TEXTE EXTRAIT:
Préambule : Nous tenions absolument à écrire sur Julie se tait de Leonardo Van Dijl sous la forme d'une dyade. Le premier texte reçu, intitulé "Silence coupable", est très juste, mais pour une partie de l'équipe, Julie se tait compte parmi les meilleurs films belges vus ces dernières années dans une production que nous estimons être globalement très faible. Alors qu'une grande étude menée par Vers l'Avenir sous la plume de Michaël Degré a été dénigrée par une majeure partie du secteur, il est nécessaire de remettre sur la table un point essentiel qui a été totalement évacué du débat : la question esthétique. Il ne s'agit pas ici de réduire son importance à la relativité du goût, comme on peut le lire trop souvent. Peu de films belges récents résistent au temps, on peut presque les compter sur les doigts de la main (No Home Movie de Chantal Akerman, et puis ?). Un cinéma de producteur semble au contraire dominer, portant un cinéma à projet et à sujet, où ceux qui ont le passe-droit peuvent faire leurs films contre toute logique en se partageant les rares enveloppes budgétaires disponibles (10 millions d'euros pour la FWB, rappelons-le).

DONNÉES RECUEILLIES:
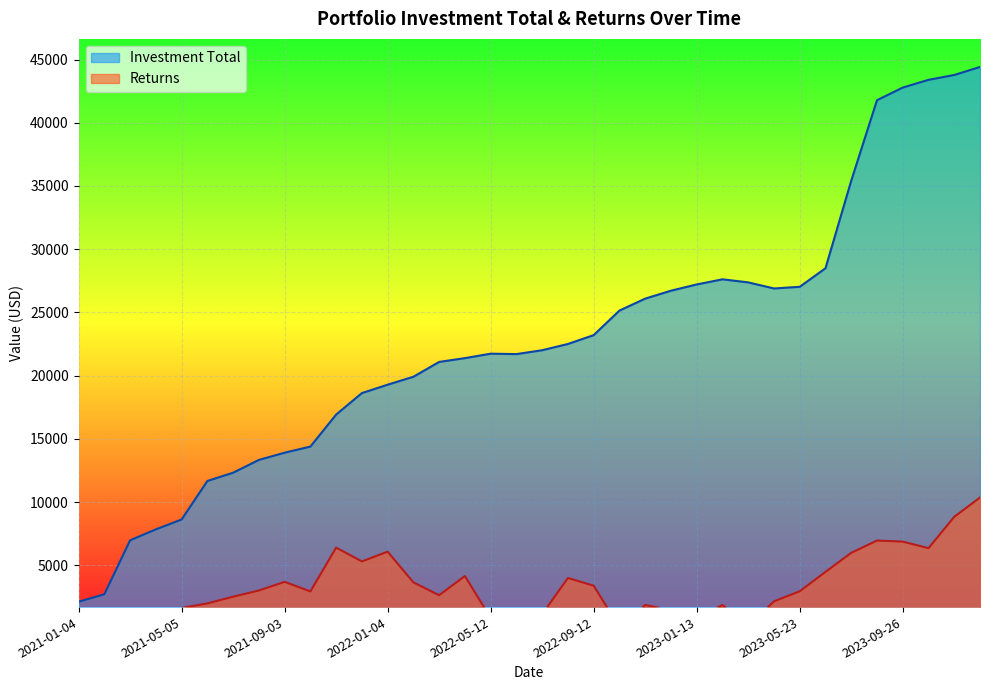

Does the chart display data point markers on the line(s)?

No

EXERCICE:
D'après le texte extrait sur Julie se tait, quel titre porte le premier texte reçu ? Les données n'interviennent en rien dans ce qui est demandé ici.

RÉPONSE:
Il s'intitule « Silence coupable ».